So far this year, for most local fishermen, Sabine lake has been a gracious host. In fact, she has been for the most part, down right cooperative. In the past few weeks things went from really good to miserable for most saltwater anglers. Yes, we have had a few decent days, a handful of really nice trout and good redfish have been caught by persistent wade fishermen on occasion, but no real method to the madness. Putting together a couple of good trips in a row has been harder to do than sell Enron stock. Most folks who frequent Sabine lake are in a holding pattern right now, just waiting for someone to let the word out that the fish are on the big reef at the Causeway or the jetties have cranked up. There are still others that are heading north to do some fishing at either Toledo Bend or Sam Rayburn. There is also another group of fishermen who are taking this time to learn more about Sabine lake in order to make themselves better fishermen.

The bad fishing conditions are the perfect time to go out and really do some homework on the lake. We have all heard about how the freshwater folks are always scrambling up to the lake when the water is low so they can take pictures or video for later reference. Saltwater folks can learn from this type of intense study. Now is the perfect time, because the fishing is slow and you can fully concentrate on searching the lake for those hidden hot spots.

The first step to learning more about where you fish is to get the right tools. A quality map is perhaps your most important piece of epuipment. A detailed topograhic map is best. These maps show differences in water depth that can help you plan searches in a more efficient manner. Aerial photos are another great help, but not a neccessity. The internet has tons of sites that feature aerial photos and coordinates just for the asking. Check your map and photos for places you have caught fish in the past or know where fish have been caught in the past. Pick one of these areas and head for the water.

When you decide you are going on a “search and learn” mission there are a couple of things you want to bring along. A long piece of either PVC pipe or metal coduit for probing the bottom. Also, a long piece of rope with some chain tied to the end for dragging the bottom. Both of these tools will help you locate structure on the bottom like shell reefs or oyster pads. Consider yourself a treasure hunter as you probe the bottom because if you find a reef that nobody knows about that spot can be as good as gold later in the year.
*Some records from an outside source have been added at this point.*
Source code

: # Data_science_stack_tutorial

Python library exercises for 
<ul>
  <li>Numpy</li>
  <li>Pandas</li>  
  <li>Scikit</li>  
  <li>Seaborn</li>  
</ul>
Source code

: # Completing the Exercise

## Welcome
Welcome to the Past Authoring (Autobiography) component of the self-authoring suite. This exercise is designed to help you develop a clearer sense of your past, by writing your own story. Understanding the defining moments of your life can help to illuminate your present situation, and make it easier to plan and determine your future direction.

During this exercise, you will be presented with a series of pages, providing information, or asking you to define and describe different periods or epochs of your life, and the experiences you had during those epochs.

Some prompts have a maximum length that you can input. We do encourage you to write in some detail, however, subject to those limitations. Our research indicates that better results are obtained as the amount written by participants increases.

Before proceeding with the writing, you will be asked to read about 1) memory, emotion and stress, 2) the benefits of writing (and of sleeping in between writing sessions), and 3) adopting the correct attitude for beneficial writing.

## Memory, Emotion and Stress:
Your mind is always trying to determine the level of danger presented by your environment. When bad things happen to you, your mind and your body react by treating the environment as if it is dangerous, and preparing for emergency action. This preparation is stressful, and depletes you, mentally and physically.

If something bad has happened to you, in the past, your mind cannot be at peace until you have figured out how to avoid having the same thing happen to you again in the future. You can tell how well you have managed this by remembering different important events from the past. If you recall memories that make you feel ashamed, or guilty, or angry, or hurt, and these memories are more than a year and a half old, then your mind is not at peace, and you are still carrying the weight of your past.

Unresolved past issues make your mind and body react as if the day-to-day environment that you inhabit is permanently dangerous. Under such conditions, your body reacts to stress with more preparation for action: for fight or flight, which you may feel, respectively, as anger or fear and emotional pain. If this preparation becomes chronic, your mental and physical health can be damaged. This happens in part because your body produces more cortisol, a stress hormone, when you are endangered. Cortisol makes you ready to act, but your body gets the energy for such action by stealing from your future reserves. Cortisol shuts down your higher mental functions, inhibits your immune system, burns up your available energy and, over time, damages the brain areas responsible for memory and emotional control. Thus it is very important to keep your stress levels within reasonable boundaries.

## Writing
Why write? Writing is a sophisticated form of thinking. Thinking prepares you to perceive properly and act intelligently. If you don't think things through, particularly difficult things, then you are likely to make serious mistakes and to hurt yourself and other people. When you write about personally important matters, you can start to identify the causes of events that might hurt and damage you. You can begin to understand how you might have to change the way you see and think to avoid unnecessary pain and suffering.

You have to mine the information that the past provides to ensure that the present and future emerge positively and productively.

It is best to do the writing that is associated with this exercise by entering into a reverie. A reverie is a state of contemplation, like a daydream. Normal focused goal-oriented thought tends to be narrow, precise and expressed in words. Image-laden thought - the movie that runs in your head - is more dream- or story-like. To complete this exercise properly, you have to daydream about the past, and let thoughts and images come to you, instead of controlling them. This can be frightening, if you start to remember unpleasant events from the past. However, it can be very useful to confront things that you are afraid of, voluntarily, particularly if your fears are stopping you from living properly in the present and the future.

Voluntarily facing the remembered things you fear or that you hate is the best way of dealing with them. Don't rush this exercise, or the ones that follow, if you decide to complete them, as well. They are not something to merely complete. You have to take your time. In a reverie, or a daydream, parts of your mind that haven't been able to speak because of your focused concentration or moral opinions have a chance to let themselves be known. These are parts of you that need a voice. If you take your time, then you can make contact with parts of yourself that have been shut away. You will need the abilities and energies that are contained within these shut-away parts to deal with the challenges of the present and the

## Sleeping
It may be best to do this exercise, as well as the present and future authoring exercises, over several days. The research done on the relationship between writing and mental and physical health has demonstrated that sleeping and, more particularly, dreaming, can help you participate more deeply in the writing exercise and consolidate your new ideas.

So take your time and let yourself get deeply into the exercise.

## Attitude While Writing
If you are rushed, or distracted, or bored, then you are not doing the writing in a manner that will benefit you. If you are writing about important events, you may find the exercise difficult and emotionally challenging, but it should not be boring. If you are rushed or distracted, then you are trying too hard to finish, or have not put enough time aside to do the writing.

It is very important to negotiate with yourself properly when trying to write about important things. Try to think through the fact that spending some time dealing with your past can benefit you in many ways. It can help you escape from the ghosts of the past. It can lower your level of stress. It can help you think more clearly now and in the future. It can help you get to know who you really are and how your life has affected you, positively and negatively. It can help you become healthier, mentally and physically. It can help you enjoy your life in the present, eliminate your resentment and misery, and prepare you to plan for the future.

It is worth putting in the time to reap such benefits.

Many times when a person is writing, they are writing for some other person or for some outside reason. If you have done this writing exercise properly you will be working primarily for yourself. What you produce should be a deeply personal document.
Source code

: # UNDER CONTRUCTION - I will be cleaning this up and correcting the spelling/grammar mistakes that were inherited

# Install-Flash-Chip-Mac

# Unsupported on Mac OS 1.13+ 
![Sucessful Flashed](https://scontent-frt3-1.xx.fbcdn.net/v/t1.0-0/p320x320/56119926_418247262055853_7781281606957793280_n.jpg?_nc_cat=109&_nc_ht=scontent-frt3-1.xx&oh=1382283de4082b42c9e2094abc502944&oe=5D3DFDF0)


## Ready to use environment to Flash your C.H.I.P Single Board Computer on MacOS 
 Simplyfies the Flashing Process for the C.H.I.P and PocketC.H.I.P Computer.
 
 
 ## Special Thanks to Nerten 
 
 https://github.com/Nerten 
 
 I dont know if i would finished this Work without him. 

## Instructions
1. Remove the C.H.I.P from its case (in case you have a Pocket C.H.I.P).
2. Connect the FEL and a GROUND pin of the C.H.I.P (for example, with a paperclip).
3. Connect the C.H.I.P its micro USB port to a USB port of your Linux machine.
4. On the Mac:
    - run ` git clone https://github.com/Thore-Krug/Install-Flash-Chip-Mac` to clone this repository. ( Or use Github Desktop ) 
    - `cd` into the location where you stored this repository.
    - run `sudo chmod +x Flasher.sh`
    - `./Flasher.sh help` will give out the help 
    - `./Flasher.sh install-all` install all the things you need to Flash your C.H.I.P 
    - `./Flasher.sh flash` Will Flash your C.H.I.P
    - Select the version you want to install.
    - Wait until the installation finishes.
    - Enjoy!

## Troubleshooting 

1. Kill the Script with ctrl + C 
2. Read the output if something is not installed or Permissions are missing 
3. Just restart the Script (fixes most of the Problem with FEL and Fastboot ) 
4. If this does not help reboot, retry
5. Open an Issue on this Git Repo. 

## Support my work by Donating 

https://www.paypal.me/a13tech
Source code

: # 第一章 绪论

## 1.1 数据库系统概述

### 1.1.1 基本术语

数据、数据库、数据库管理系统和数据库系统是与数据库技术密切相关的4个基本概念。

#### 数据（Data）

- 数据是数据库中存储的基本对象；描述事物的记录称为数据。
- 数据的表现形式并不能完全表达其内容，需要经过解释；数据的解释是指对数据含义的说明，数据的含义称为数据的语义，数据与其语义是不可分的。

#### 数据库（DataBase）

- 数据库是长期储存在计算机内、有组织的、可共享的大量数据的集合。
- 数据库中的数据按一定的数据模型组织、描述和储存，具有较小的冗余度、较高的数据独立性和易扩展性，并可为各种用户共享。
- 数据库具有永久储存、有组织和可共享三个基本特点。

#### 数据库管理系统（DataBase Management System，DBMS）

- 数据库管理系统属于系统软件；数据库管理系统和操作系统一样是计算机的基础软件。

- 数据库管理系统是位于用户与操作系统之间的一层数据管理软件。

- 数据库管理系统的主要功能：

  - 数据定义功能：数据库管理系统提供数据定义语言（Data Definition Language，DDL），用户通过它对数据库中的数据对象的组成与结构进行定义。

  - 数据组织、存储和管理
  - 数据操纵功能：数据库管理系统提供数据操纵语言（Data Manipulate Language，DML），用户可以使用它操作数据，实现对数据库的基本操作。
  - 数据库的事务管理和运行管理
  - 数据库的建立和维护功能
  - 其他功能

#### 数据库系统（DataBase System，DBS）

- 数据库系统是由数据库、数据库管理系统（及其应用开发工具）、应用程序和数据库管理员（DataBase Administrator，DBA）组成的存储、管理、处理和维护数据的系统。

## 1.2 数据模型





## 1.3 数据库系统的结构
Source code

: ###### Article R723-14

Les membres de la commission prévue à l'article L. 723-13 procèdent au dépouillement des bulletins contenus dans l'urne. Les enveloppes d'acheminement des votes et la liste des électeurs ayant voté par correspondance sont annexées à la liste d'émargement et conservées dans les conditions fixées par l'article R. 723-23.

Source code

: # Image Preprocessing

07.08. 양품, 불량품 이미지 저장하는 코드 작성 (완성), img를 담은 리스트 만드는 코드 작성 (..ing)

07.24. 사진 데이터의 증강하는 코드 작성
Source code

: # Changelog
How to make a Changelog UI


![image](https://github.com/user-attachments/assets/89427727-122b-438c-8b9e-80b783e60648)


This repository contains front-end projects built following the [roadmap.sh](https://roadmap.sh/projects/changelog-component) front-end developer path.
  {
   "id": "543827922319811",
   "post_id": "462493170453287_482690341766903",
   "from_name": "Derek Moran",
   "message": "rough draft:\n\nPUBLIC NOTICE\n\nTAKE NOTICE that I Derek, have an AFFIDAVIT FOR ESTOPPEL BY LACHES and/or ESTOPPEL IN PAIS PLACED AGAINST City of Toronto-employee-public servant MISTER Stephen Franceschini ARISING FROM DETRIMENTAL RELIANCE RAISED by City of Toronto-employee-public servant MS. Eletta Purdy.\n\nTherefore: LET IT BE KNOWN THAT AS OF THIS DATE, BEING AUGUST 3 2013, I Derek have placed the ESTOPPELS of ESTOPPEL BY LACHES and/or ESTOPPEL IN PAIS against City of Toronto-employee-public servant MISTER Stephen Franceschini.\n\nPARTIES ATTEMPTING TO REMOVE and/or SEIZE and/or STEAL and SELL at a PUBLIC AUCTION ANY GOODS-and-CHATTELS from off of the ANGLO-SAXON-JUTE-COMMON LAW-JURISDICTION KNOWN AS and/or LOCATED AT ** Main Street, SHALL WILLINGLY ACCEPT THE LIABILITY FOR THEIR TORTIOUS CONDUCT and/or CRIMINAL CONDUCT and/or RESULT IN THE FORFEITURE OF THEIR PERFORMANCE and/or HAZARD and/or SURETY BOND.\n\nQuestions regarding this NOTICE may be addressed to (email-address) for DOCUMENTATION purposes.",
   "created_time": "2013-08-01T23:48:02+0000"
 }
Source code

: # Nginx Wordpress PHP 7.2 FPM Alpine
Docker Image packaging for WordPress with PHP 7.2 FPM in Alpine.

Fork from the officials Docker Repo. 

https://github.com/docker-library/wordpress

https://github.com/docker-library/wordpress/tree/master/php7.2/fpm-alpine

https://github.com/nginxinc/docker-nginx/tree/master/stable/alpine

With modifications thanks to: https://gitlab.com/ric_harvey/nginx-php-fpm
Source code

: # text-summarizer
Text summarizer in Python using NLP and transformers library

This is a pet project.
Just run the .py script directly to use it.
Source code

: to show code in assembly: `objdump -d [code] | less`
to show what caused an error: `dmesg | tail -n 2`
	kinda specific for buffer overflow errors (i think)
Open water pieces of structure like reefs and shell piles attract fish like there is no tomorrow. When you find one, be sure to mark it some way, preferably with GPS coordinates or some other way of triangulation. If all else fails you can put some sort of buoy or other marker down for a temporary mark. If at all possible, get it on GPS so you won’t lose it or have to share it if you don’t want to.

By spending some time on the water during this slow period, you can become a more educated fishermen which in turn, should also make you more successful. Finding the little hidden gems beneath the waters surface can make all the difference in the world when the lake gets crowded or the fishing gets slow. The confidence you will have in knowing where to go will be invaluable. By doing your homework now, you will surely pass the test later in the year.